Y en este comentario sobre la frialdad de Paltrow llega el tema del bigote: entre todas las cosas que pueden hacer de Mortdecai una persona insufrible, la verdadera razón de la debacle amorosa es su pretensión de conservar el mostacho. La liviandad del conflicto podría ser un aditivo, pero se insiste tanto en el asunto que todo va cobrando un tono cada vez más absurdo y vacuo.

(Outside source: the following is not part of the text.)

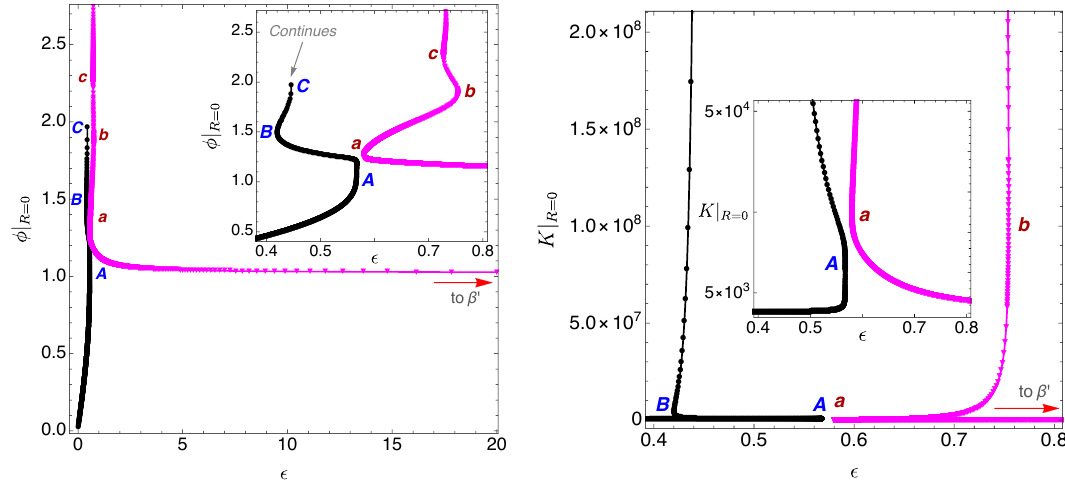
Figure 8 . Soliton families with e = 1 . 854 ( e γ < e < e c ) with the main (black disks) and secondary (magenta triangles) families. In both figures, the inset plots zooms in around the region where the two soliton families approach the most. As e → e − , the gap between A and a decreases until these c two points merge precisely at e = e c . Left panel: the core value of the scalar field is plotted as a function of (cid:15) . Right panel: the value of the Kretschmann at the origin is plotted as a function of (cid:15) . Both families have diverging Kretschmann as one moves along the damped oscillation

Habiendo sido un actor caracterizado por sus roles siempre extravagantes, Johnny Depp en Mortdecai es la prueba viviente de que a veces una colección de gestos y estilo no es suficiente. Pero lamentablemente esto va para todos los actores del film. Ver Mortdecai es una experiencia similar, en algún sentido, a la de esos partidos benéficos en los que se ve a varios ex jugadores entrar a la cancha. Uno puede ver una jopeada, un cañito o un tiro libre al ángulo, y en cierto punto puede rendirse a sonreír con ellos, pero sabe que en el fondo, pese a las risas y ese trotecito despreocupado entre jugada y jugada, lo que más quieren es volver al vestuario para pegarse una ducha.